In some scenes, “time shifts” or “phases” create broad changes for everyone in the present, while in others, effects are only temporary, or only have an impact on one person. What causes those differences? Who controls this technology? How is it regulated? How does this near-future version of the United States have easily accessible time-travel, but no clear way to protect memories, except by printing out photographs, then visiting a mall store to have an employee scan them and lock up the data in a vault in the cloud? (Also, malls still exist in this hazy sci-fi future? Really?)

Those questions might sound nitpicky, but they stand out because the film’s inconsistencies severely complicate the romantic relationships that are meant to be the story’s center. The four main characters are clearly Ridley’s primary narrative focus, and he bumps them against each other in varying ways to explore the suspicions, regrets, fantasies, and desires that go along with marriage.

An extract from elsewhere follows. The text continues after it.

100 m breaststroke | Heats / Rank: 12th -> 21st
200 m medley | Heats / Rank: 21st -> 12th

But Janine and Alex are so barely sketched-out that they lack equitable weight in this quad. So Needle in a Timestack just becomes a tedious recounting of two insecure dudes engaged in a petty tug-of-war over the women in their lives. Cinematic sci-fi can and should be populated with smaller-scale, intimate stories to balance out the genre’s endless space-opera epics and dystopian blockbusters, but Needle in a Timestack is a hollow attempt at matching personal emotional stakes with a high-concept sci-fi idea.

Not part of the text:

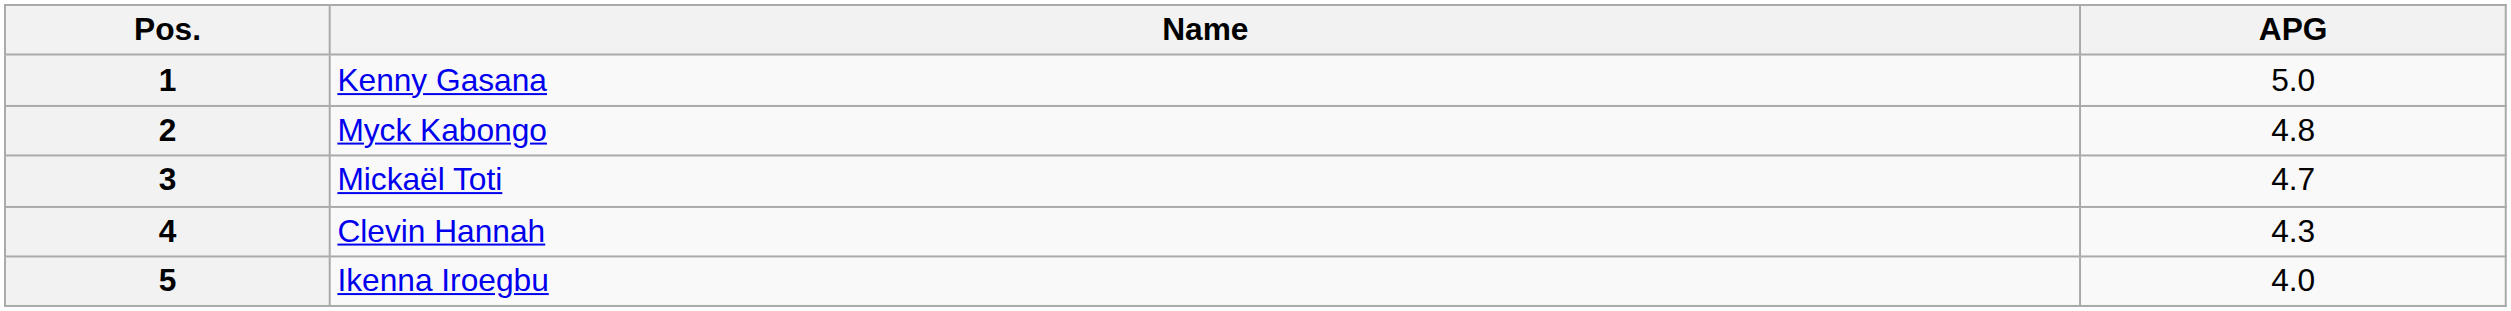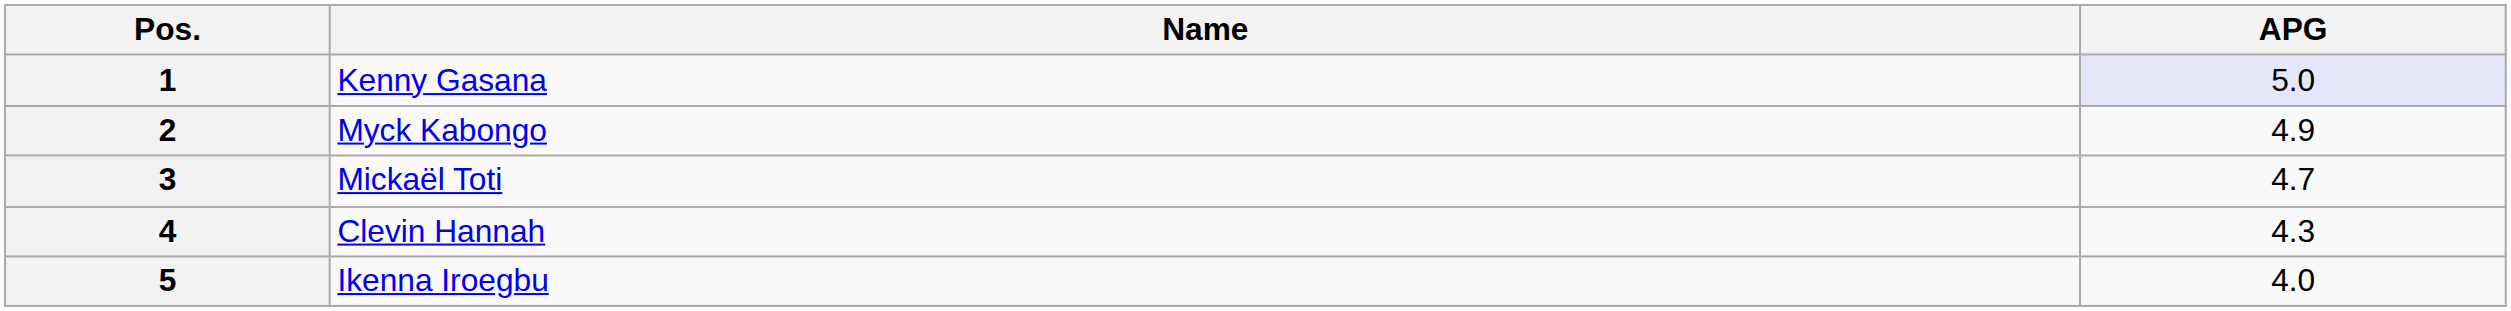1 | APG: no background -> lavender background
2 | APG: 4.8 -> 4.9
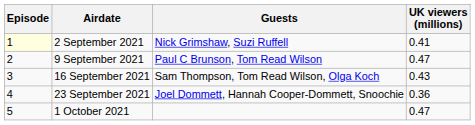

After introducing these characters, Ridley swiftly cordons them off into varying pairs, so it falls on the actors to imbue his self-serious script with the emotional grit he’s so desperately attempting to achieve. The results are mixed from scene to scene. The issue is the gap between who the film thinks these characters are, and how their actions actually come across. As Nick, Odom is believably anguished and protective of his wife, but his clear lack of respect for Janine’s agency and choices isn’t the loving gesture the film suggests it is.

Cynthia as Janine and Orlando Bloom as Tommy  stand outside with their eyes closed and foreheads pressed together in Needle in a Timestack Photo: Cate Cameron/Lionsgate

Bloom plays Tommy on a single smug register, and although he perfects the art of having a punchable face, he doesn’t pull off the wounded fragility Needle in a Timestack demands later in the film. (Alas, there is no timeline where Nick and Tommy, with all their unresolved tension, fall for each other.) And Pinto and Erivo are both limited by the flatness of their characters, and by the lack of attention the film pays to what they want. What does Alex miss about Nick? What made Janine fall in love with Tommy in the first place? Where are the details of these women’s lives? Whatever vibrancy the normally charismatic Erivo and Pinto could offer is flattened by their positioning in this story as objects to be traded back and forth between them men. Dialogue like “Every time we fall in love, we’re just stealing a person from someone else” makes this cringeworthy point particularly clear.

Needle in a Timestack repeats over and over that some love is just meant to be, no matter how the world around it operates. (More than one character solemnly intones the line, “Love is drawn in the form of a circle.”) Certainly one common trope of time-travel stories is that nothing anyone does in the past can ever completely change the present. But Ridley’s unwillingness to meaningfully grapple with that ideological stance, and his seeming inability to see that his male protagonists are actually exhausting, makes Needle in a Timestack difficult to get lost in.

Needle in a Timestack debuts in limited theatrical release and for digital and On Demand rental starting Oct. 15, with a Blu-ray and DVD release on Oct. 19.